The PCB has identified a window for the event in September-October which, officials say, is an ideal period because it is the start of the season in Australia, India and Pakistan and near the end of the English season.
As it stands, the plan is for a single-league structure of six league games, concluded by either a one-off or best-of-three finals, played across two weekends. Hosting rights for the tournament are envisaged to run on a rotational basis and control over the event will be the ICC’s.
The paper projects that such a tournament could bring in USD 650 million in media and commercial rights, and plans for that the money to be distributed between the four sides as well as other ICC members. It is not clear what the breakdown will be of the revenue, but it is thought that a significant portion could go towards the non-participating Full Members and Associate members.
“This is a strategic paper in which the ICC and its members have been encouraged and invited to explore an untapped event opportunity around traditional rivalries in cricket, turn them into a cricket extravaganza, attract a new generation of cricketers, speed up cricket development and maximise revenues for the members,” a PCB official familiar with the plan told ESPNcricinfo.
“This concept not only provides context, it will also become a much-anticipated event across the globe as cricket fans and followers want to see Pakistan play India or Australia take on England or India meet England or Pakistan face Australia on an annual basis.”
How it is received by others remains to be seen, and for various reasons – not least strained ties between India and Pakistan – several obstacles stand in the way. India and Pakistan have not played a bilateral series since 2012-13 because political relations between the two countries are at a low ebb. Relations between the two cricket boards are also not especially functional either – the teams only face off in ICC events.
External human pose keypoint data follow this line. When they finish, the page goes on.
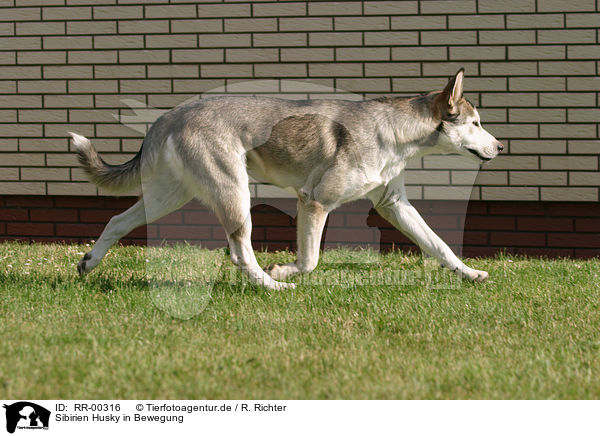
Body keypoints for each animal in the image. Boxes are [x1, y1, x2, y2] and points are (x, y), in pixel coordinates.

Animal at [69, 70, 502, 290]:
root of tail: (170, 116)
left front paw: (470, 274)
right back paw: (271, 286)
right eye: (476, 123)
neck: (392, 132)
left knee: (116, 221)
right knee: (241, 252)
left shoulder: (394, 206)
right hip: (234, 195)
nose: (500, 147)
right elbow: (309, 260)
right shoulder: (315, 201)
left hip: (169, 197)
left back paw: (90, 263)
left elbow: (440, 246)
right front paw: (283, 271)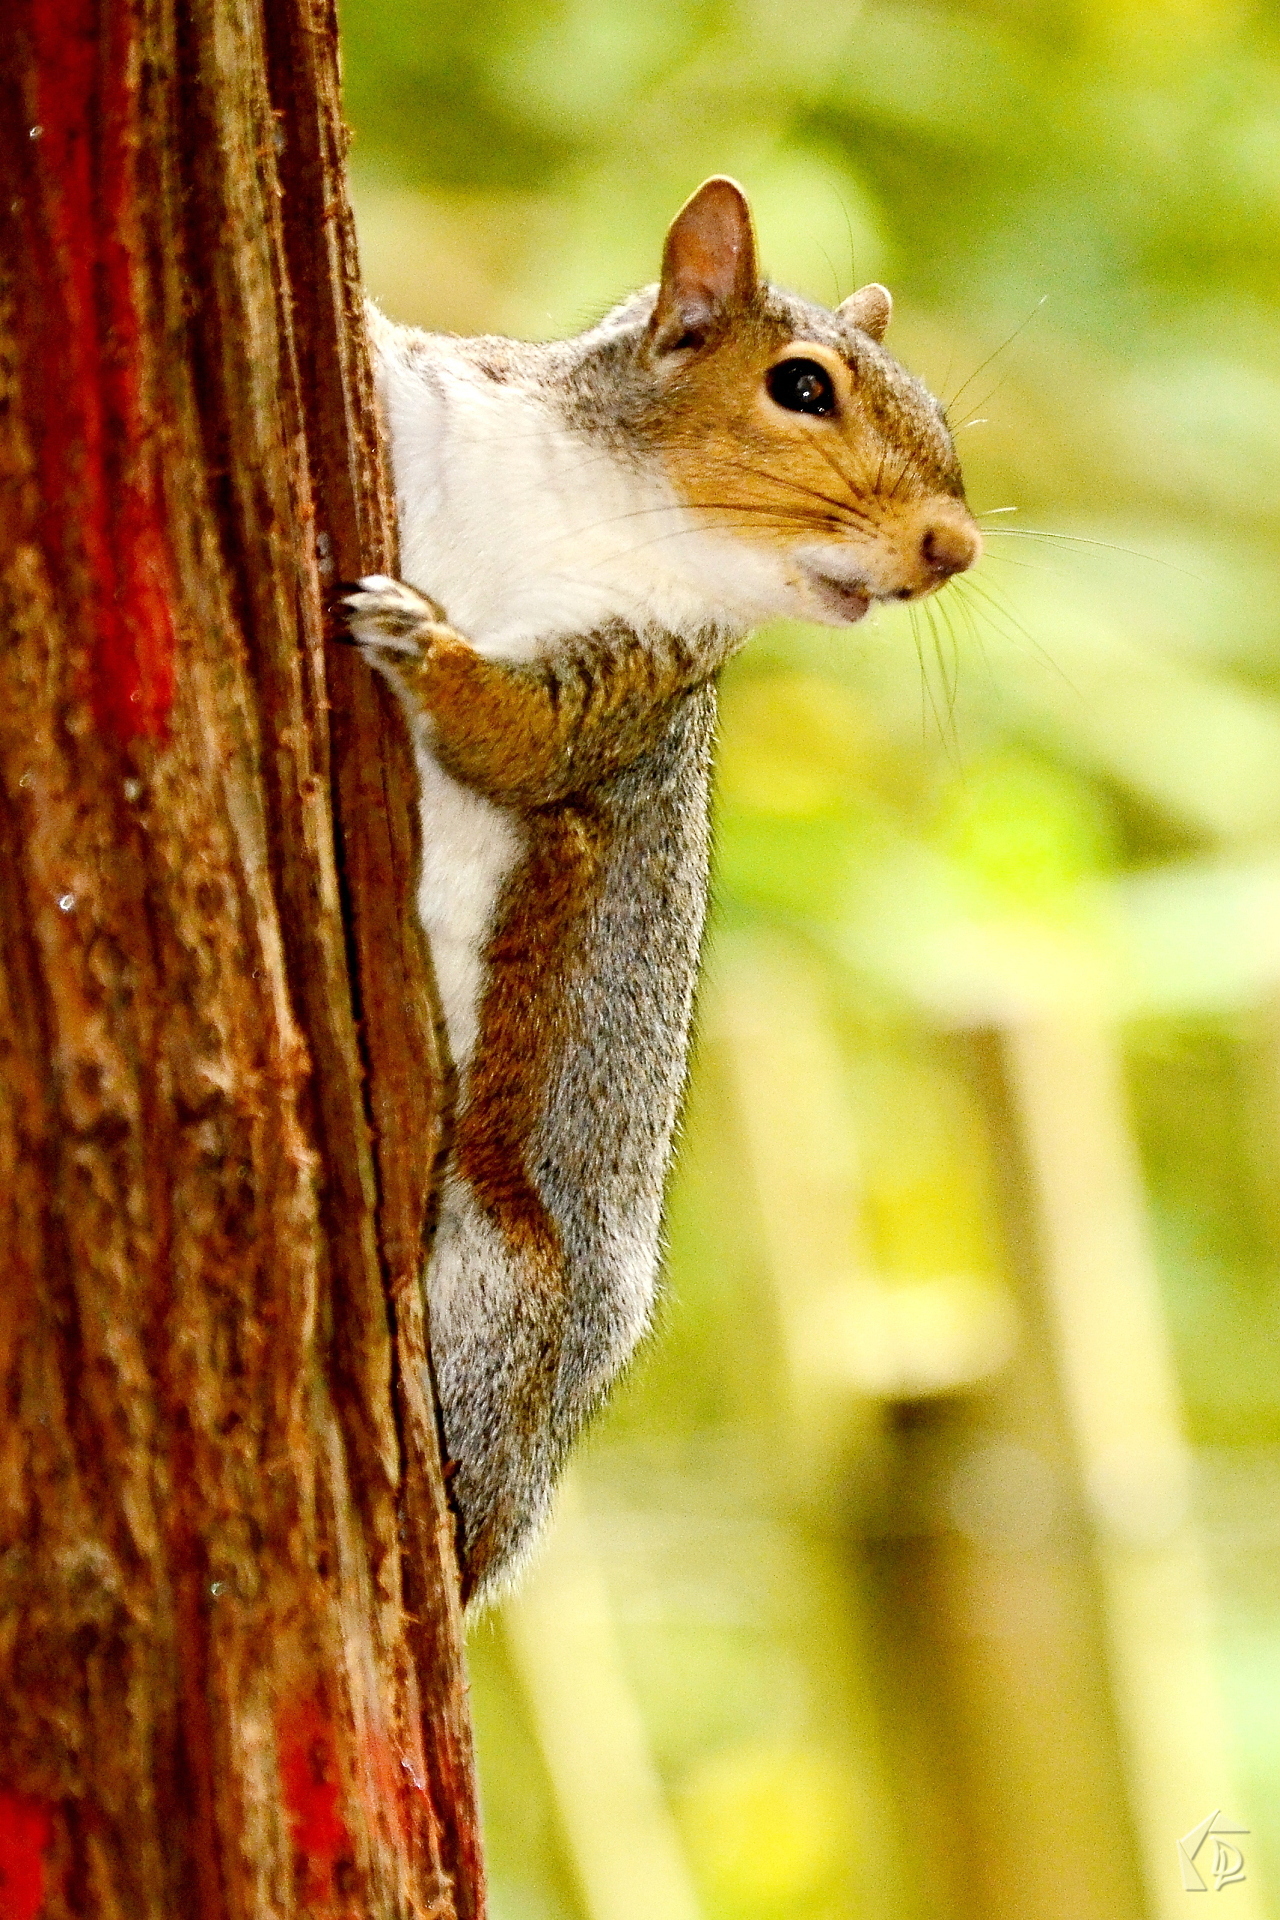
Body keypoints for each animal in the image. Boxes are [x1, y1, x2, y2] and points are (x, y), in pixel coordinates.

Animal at [340, 177, 980, 1605]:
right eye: (800, 387)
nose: (953, 548)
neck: (592, 497)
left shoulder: (634, 683)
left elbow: (518, 738)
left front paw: (423, 645)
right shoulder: (442, 408)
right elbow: (397, 357)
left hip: (508, 1290)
Reasons other Full and Associate members would agree to such an idea that foresees no participation for them are also not obvious – even with a potential annual payout. If, as proposed, the ICC is to run the event, that would add another layer of complication, with regard to the events they have already locked into their next cycle.
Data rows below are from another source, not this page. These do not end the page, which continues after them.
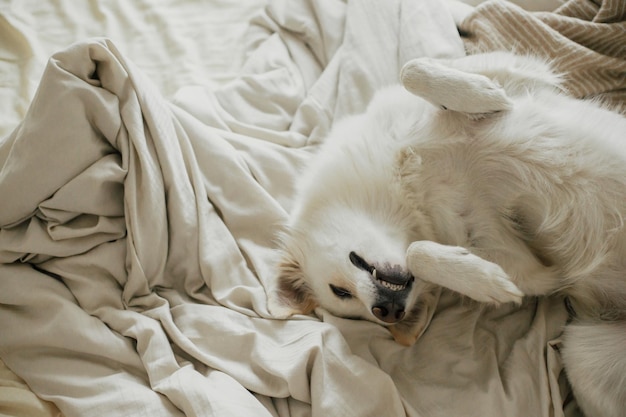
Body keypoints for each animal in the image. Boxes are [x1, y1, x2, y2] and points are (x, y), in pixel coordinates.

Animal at [266, 52, 624, 416]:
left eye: (338, 291)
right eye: (346, 298)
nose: (387, 311)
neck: (406, 187)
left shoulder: (524, 73)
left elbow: (412, 69)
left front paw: (483, 95)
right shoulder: (533, 267)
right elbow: (423, 252)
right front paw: (481, 278)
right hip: (580, 353)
An increased number of ICC events in that next cycle – there are four men’s T20 World Cups between 2023-2031 – as well as the domestic T20 leagues most Full Members are now running means that space in the calendar is all but non-existent – unless it comes at the expense of bilateral commitments.
The PCB says this quadrangular is not an attempt to undermine ICC events but to add another short event to the calendar, one they feel has strong commercial value.
“The ICC tried the ICC Super Series in 2005, so there is no harm in testing waters for another event,” the official said. “This event will also bring a further nation vs nation event, in a cricket calendar that is being increasingly influenced by mushrooming of various T20 leagues around the world. Because of that, bilateral T20Is have become meaningless. The four-nation Super Series can fill the vacuum.”